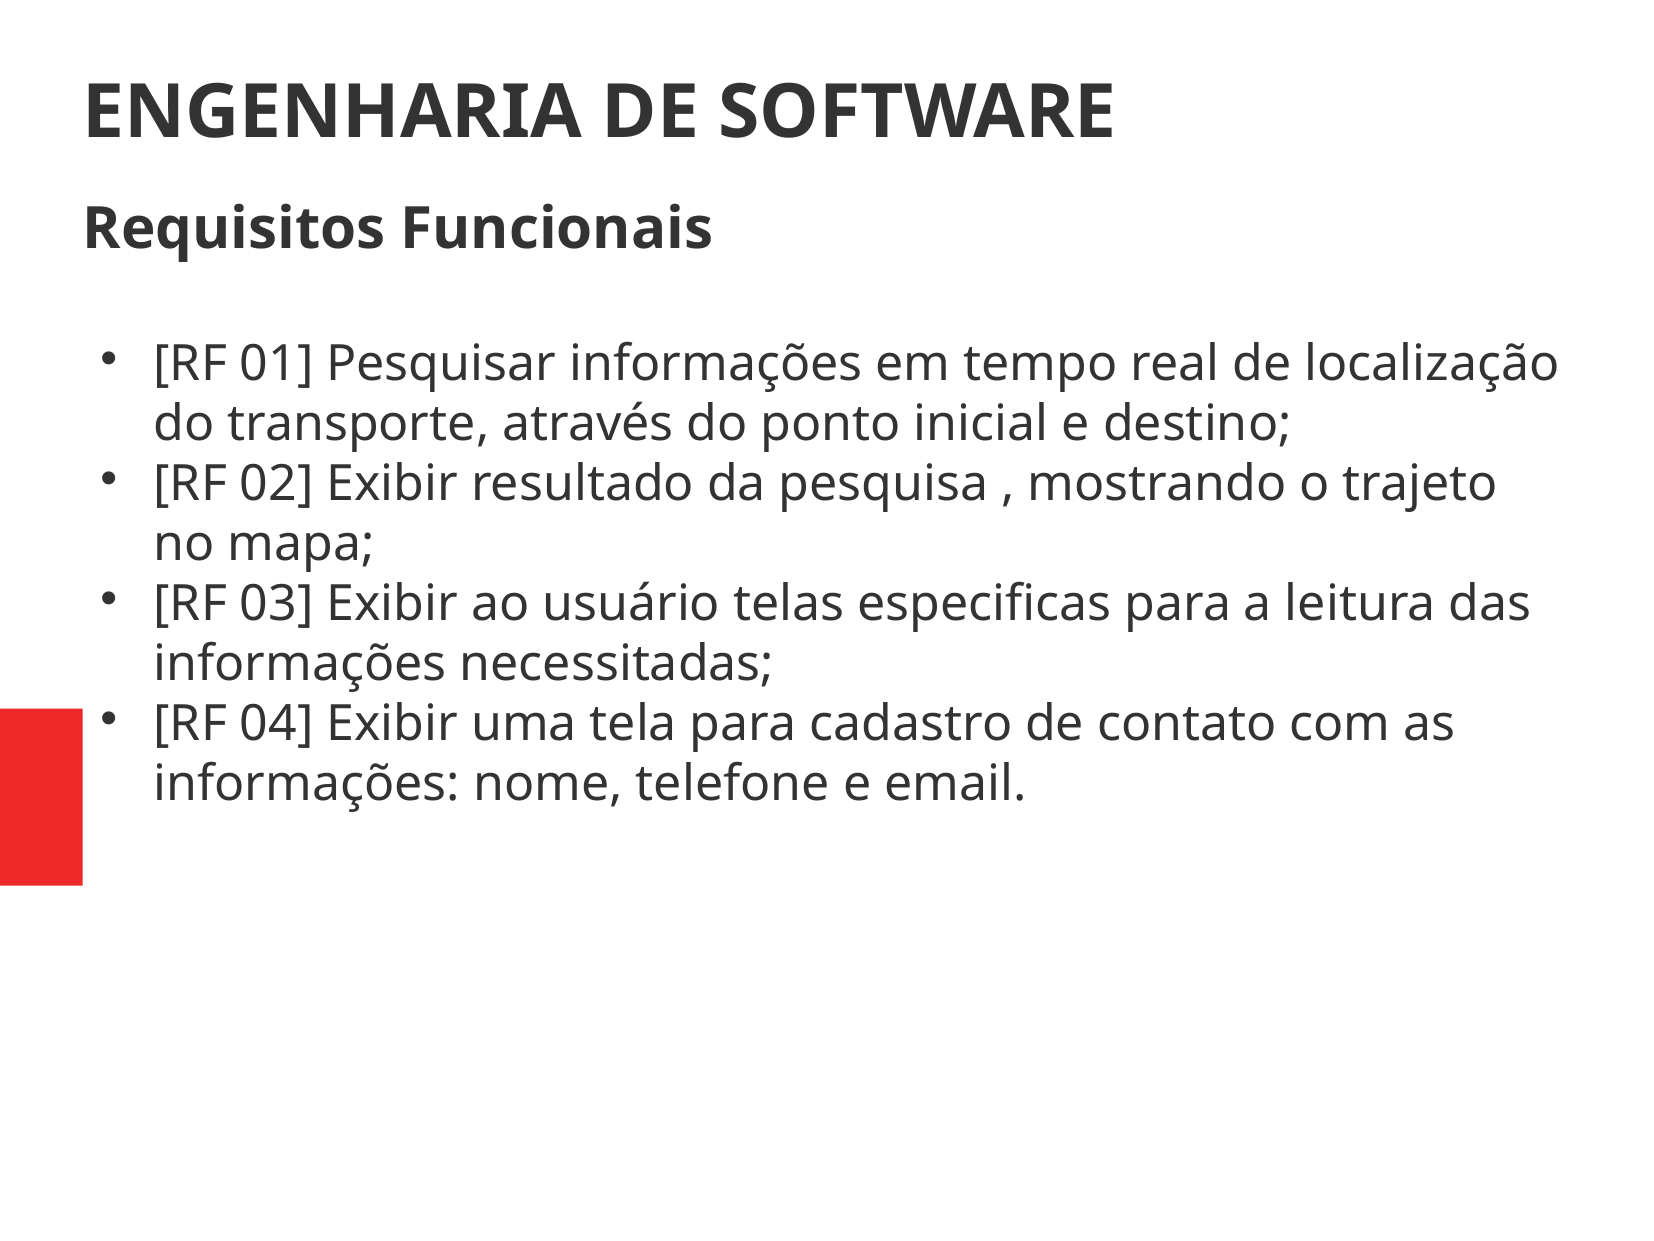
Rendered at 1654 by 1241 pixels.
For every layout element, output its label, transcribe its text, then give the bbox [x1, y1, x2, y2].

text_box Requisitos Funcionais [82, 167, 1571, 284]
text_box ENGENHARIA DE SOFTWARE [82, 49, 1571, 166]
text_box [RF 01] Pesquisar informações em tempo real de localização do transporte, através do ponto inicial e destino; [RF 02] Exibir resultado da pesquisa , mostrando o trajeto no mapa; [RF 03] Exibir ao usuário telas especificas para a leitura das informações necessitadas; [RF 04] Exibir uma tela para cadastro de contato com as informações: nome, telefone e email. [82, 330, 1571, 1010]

---

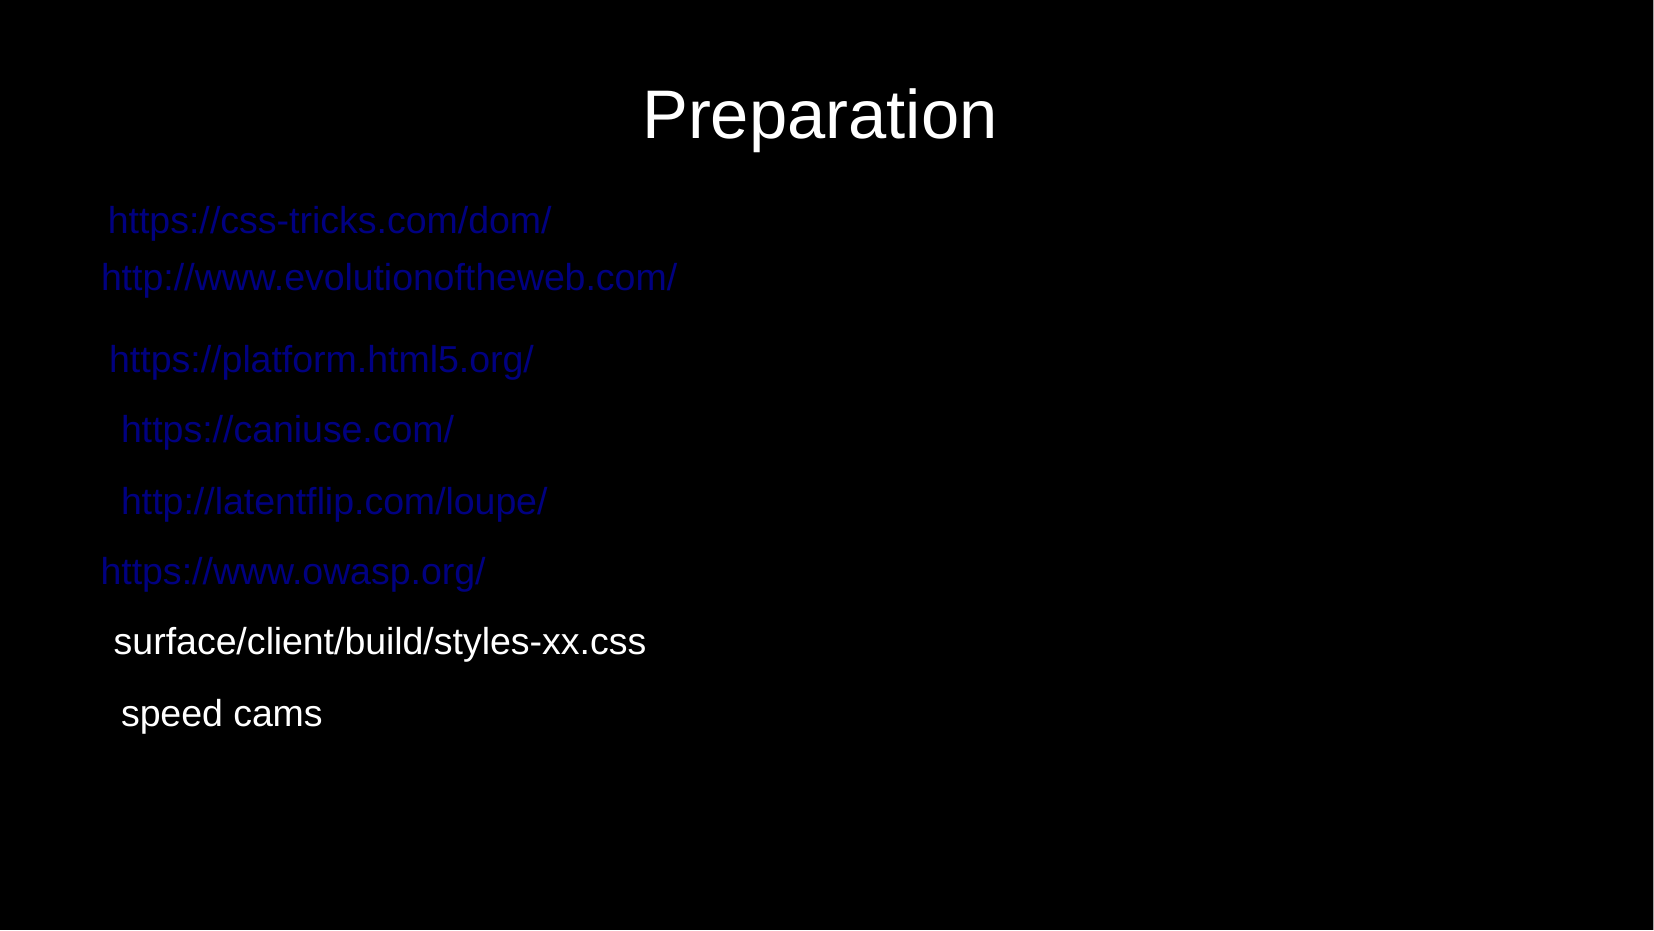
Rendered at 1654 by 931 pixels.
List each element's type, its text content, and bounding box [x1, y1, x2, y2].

**Task to complete:**
Copy everything in the listing from "Rendered at 1654 by 1241 pixels." down to "text_box ENGENHARIA DE", replacing "bbox" with "bounding box" and leaving all else unchanged.

**Response below:**
Rendered at 1654 by 1241 pixels.
For every layout element, output its label, transcribe its text, then give the bounding box [x1, y1, x2, y2].

text_box Requisitos Funcionais [82, 167, 1571, 284]
text_box ENGENHARIA DE SOFTWARE [82, 49, 1571, 166]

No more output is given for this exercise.